The Evolution Of CGI

There is so much that producers put into movies, with costumes and built sets but CGI is making that so much easier.


Karen Roe

The making of Hagrid’s Motorbike in one of the “Harry Potter” movies.

Riley Anderson, Staff Writer

CGI has been revolutionizing the way producers create movies for years. Movies such as  “Avatar”, “Star Wars”, and “Beauty And The Beast” utilize CGI, or Computer Generated Imagery, to tell the story. This allows for an actor to turn into a hairy beast or a giant blue alien, simply by wearing certain clothing and technology. Dinosaurs do not seem extinct anymore and worlds millions of miles away are depicted, more beautiful than one could ever imagine. 

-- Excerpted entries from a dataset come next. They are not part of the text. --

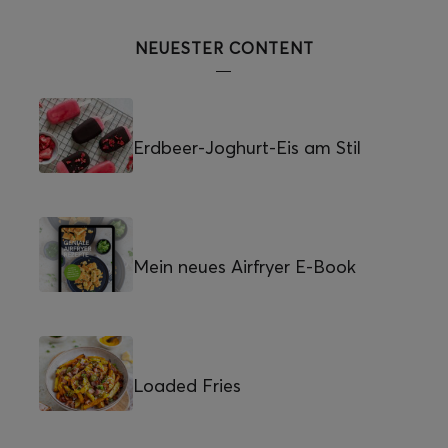
NEUESTER CONTENT
Erdbeer-Joghurt-Eis am Stil
Mein neues Airfryer E-Book
Loaded Fries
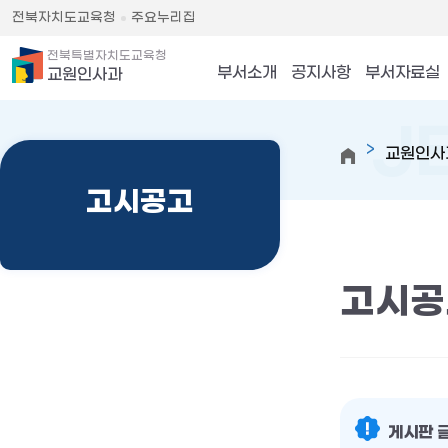
전북자치도교육청
주요누리집
전북특별자치도교육청
부서소개
공지사항
부서자료실
교원인사과
교원인사
고시공고
고시공
게시판 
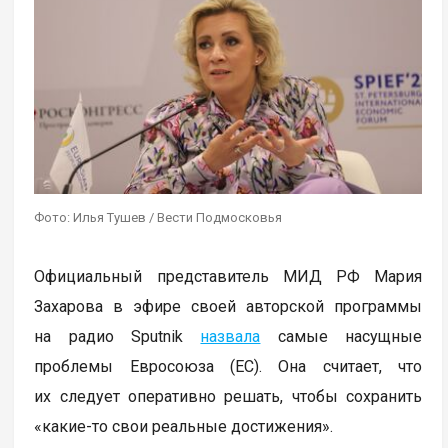
Фото: Илья Тушев / Вести Подмосковья
Официальный представитель МИД РФ Мария
Захарова в эфире своей авторской программы
на радио Sputnik
назвала
самые насущные
проблемы Евросоюза (ЕС). Она считает, что
их следует оперативно решать, чтобы сохранить
«какие-то свои реальные достижения».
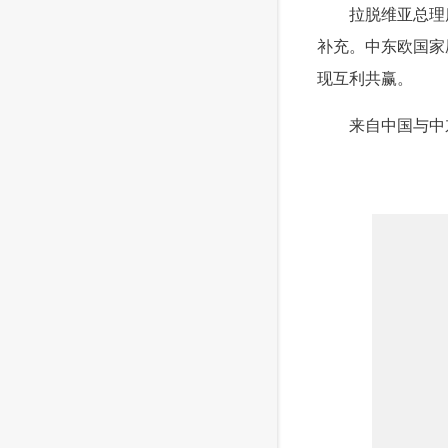
 拉脱维亚总理库
补充。中东欧国家
现互利共赢。
 来自中国与中东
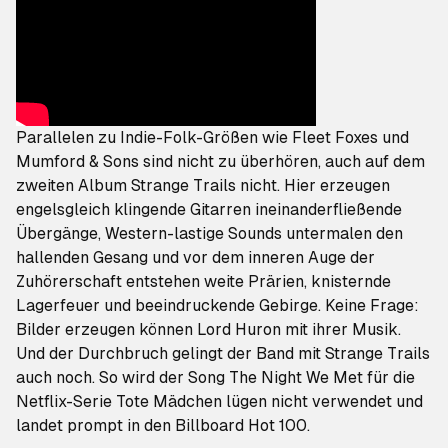
Parallelen zu Indie-Folk-Größen wie Fleet Foxes und
Mumford & Sons sind nicht zu überhören, auch auf dem
zweiten Album
Strange Trails
nicht. Hier erzeugen
engelsgleich klingende Gitarren ineinanderfließende
Übergänge, Western-lastige Sounds untermalen den
hallenden Gesang und vor dem inneren Auge der
Zuhörerschaft entstehen weite Prärien, knisternde
Lagerfeuer und beeindruckende Gebirge. Keine Frage:
Bilder erzeugen können Lord Huron mit ihrer Musik.
Und der Durchbruch gelingt der Band mit
Strange Trails
auch noch. So wird der Song
The Night We Met
für die
Netflix-Serie
Tote Mädchen lügen nicht
verwendet und
landet prompt in den Billboard Hot 100.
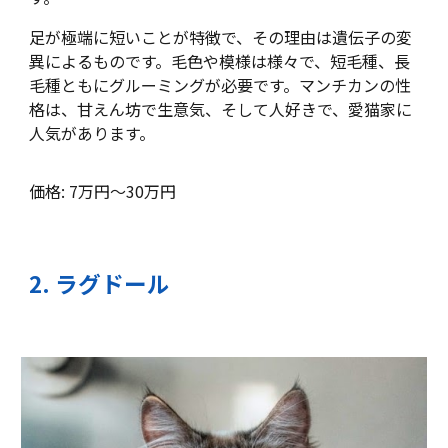
足が極端に短いことが特徴で、その理由は遺伝子の変
異によるものです。毛色や模様は様々で、短毛種、長
毛種ともにグルーミングが必要です。マンチカンの性
格は、甘えん坊で生意気、そして人好きで、愛猫家に
人気があります。
価格: 7万円～30万円
2
.
ラグドール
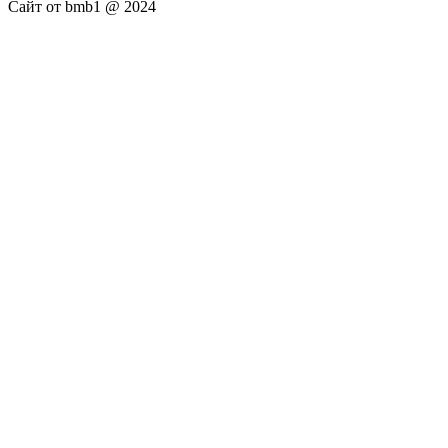
Сайт от bmb1 @ 2024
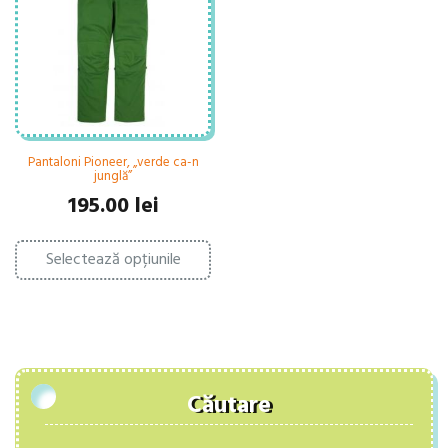
fi
al
alese
în
în
pa
pagina
pr
produsului.
Pantaloni Pioneer, „verde ca-n
junglă”
195.00
lei
Acest
Selectează opțiunile
produs
are
mai
multe
variații.
Opțiunile
pot
fi
Căutare
alese
în
pagina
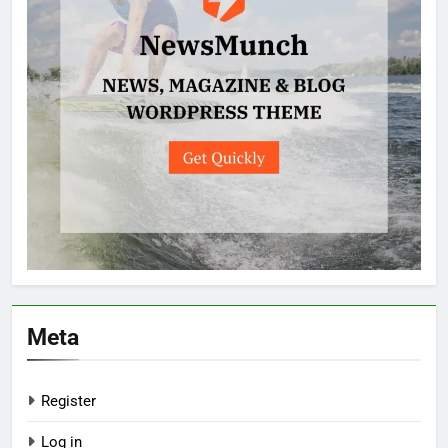
Meta
Register
Log in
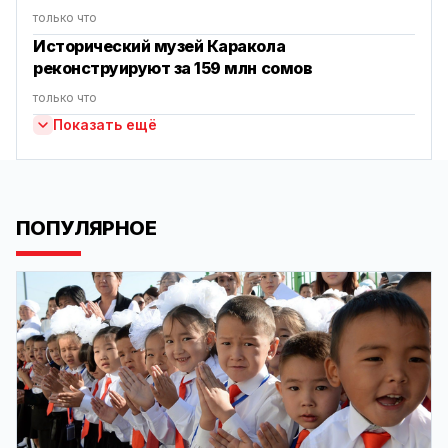
только что
Исторический музей Каракола
реконструируют за 159 млн сомов
только что
Показать ещё
ПОПУЛЯРНОЕ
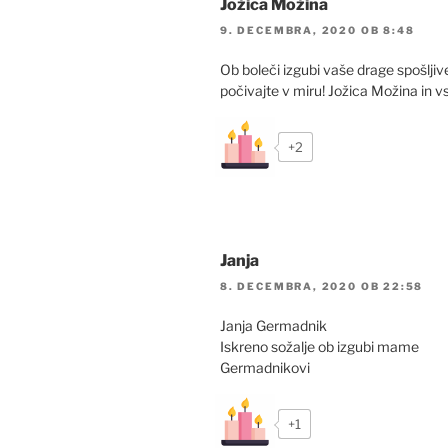
Jožica Možina
9. DECEMBRA, 2020 OB 8:48
Ob boleči izgubi vaše drage spošlj
počivajte v miru! Jožica Možina in vs
+2
Janja
8. DECEMBRA, 2020 OB 22:58
Janja Germadnik
Iskreno sožalje ob izgubi mame
Germadnikovi
+1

In order to pull this off, actors must wear helmets and leotards covered in motion sensors that allow computers to track their movements. Cameras are connected to the helmets in order to track facial features, and different colored dots on the actors’ faces also track movement.

Business teacher Michael Barta uses a green screen in Dragon TV by filming in front of it with the correct lighting, and they put the video in front of whatever background they need. “We use photoshop to put the dragon logo behind them during Dragon TV,” Barta said.

Like Dragon TV, many movies have been using green screens more and more. “I really like CGI, like in ‘Avatar’, [it] is one of my favorite movies,” Barta said. “Computer Generated Images really benefit the consumer who are wanting to go see different movies like ‘Star Wars’ and ‘Avatar’.” In many movies, people have built and painted sets for scenes, but now the industry is moving away from built movie sets to CGI. 

Movie producers can sometimes rely too much on CGI. Some movie sets are physically designed, built, and painted, but there are still many opportunities to use CGI. The village that the “Beauty And The Beast” remake starts in, is all built and painted and designed, even in the castle there are some points where it was built. Movies such as Avatar have a wide range of different land scaps that the actors move through. Such as hills, giant tree branches, and giant floating rocks held together by vines. Giant green screens are laid out on wooden stages, mimicking the land scape the actors are on. The walls around them have green screens that are able to capture the world around them. Multiple different technicians are monitoring and watching as the actors go about the set, to make sure everything looks perfect.  

Unlike “Beauty and the Beast”, where their set was built, movies such as “Avatar” need computer generated images to be able to make the movie. “On the flip side of that, a lot of movies that have the built set like a real house, has a good affect on the viewers of the movie because it is real world, [it] helps the viewers connect with the characters in the movie,” Barta said. Dragon TV is open to the idea of using CGI in their episodes. “If we could figure out how to use CGI, yeah, I’m always open to new technology and new ideas,” Barta said.

English teacher Ed Walker believes that the effect of CGI movies quality is complex. “I think when CGI is in the hands of skilled film maker, we see really good, quality work being done,” Walker said. “So one of the films that I would point to for evidence of this would be ‘Mad Max Fury Road’. The film maker chose to make the film with a lot of actual explosions, and cars rolling over. And when you see the chasing scenes in the film you are seeing actual chasing not computer generated or created images.”

Through live action car races and synthetic suits for people to wear during shooting a movie, CGI has put a whole new look on movies for deeper, more intense scenes.